Theatrical Exhibit Design

Aquarium, zoo and museum live and theatrical presentations provide a necessary service to the public, by creating, fostering and engendering emotional and intellectual connections with animals. Animal welfare in this context is a paramount concern, but so too is show impact. This means controlling the distribution and timing of light carefully, in accord with refined story-telling, rich narrative support and a willingness to understand animal photobiology and to act upon it. 

ZLI’s Theatrical Exhibit Design offers theming, scripting, lighting, set design and commissioning services.

Animal Health and Welfare Exhibit Design

All animals evolved within the regular cycles of natural light, whether within the depths of the ocean or on the peaks of the Himalayas. Biology and behavior are inextricably tied to environment, and although life displays a certain resilience, the maintenance of an environment as close to an indigenous one as possible is not only an obligation, but an opportunity to advance science and strengthen community by improving animal health and welfare. ZLI’s Animal Health and Welfare Exhibit Design underscores relationships of habitat to life, with the aim of improving animal welfare and of connecting the public to animals, on their own terms. ZLI’s Animal Health and Welfare Exhibit Design also addressed threats to wild animal populations, stressing integrated pest management, bird-friendly design and balanced provisioning.

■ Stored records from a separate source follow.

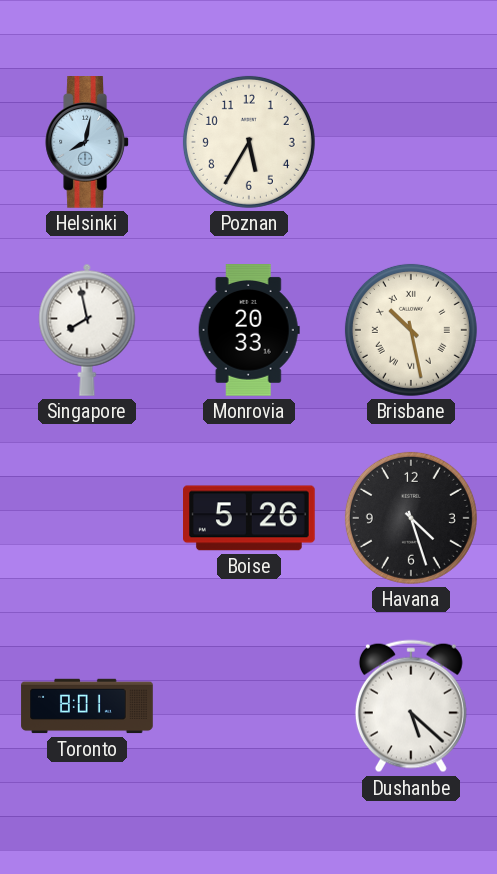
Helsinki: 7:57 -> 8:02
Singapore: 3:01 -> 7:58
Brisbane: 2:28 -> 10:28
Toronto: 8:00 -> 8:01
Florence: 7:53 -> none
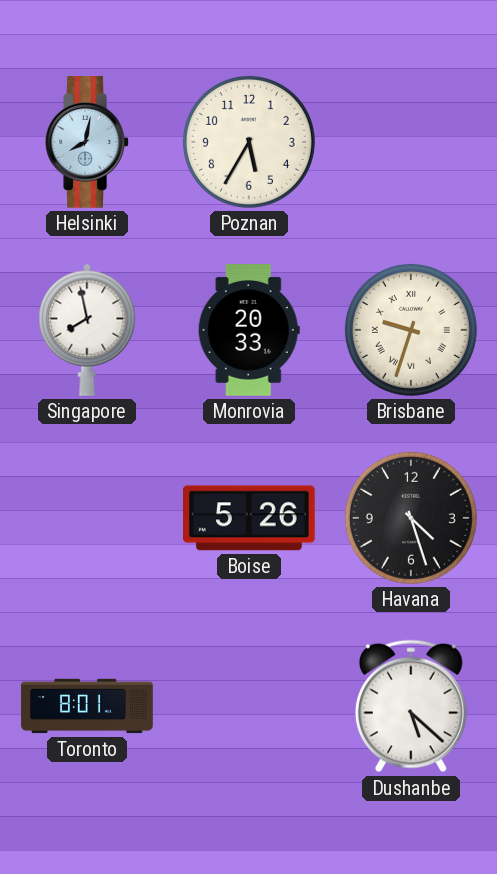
Brisbane: 10:28 -> 9:33
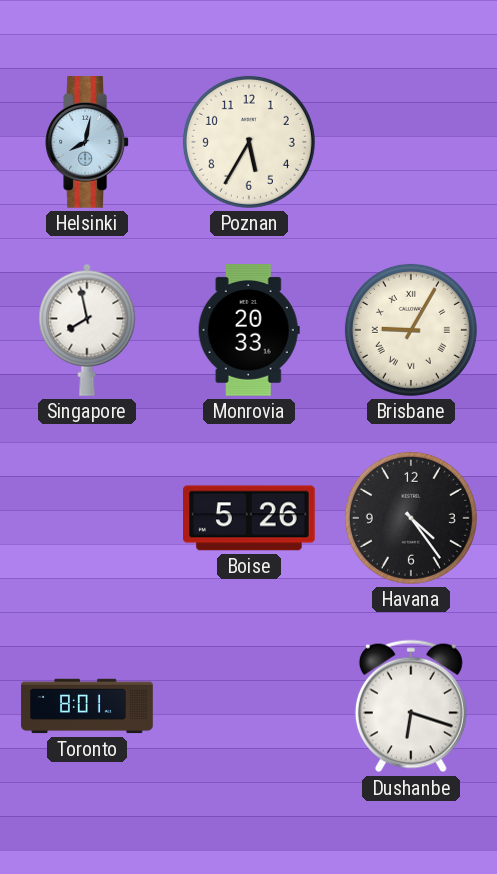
Brisbane: 9:33 -> 9:05
Havana: 4:27 -> 4:24
Dushanbe: 5:22 -> 6:18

Daylighting / Night Lighting Facility Design

Daylighting is a familiar architectural service, emphasizing the optimization of natural light within a building, to save energy, to improve performance and to encourage thoughtful and marketable creativity. It is an essential component of responsible and sustainable design. ZLI Daylighting / Night-lighting takes this basic service one step further, recognizing that natural light at night is also a vital component of healthy and productive environments. Just as poorly designed architecture mishandles natural sun and sky light, requiring added and deleterious artificial lighting, poorly and overly supplied artificial lighting restricts access to moon and starlight at night. Human health, animal health, ecological health and energy performance are each in turn harmed.  ZLI Day/Night Lighting Facility Design reinvents traditional best practices in architecture, to help aquariums, zoos and museums operate more efficiently and in accord with their missions.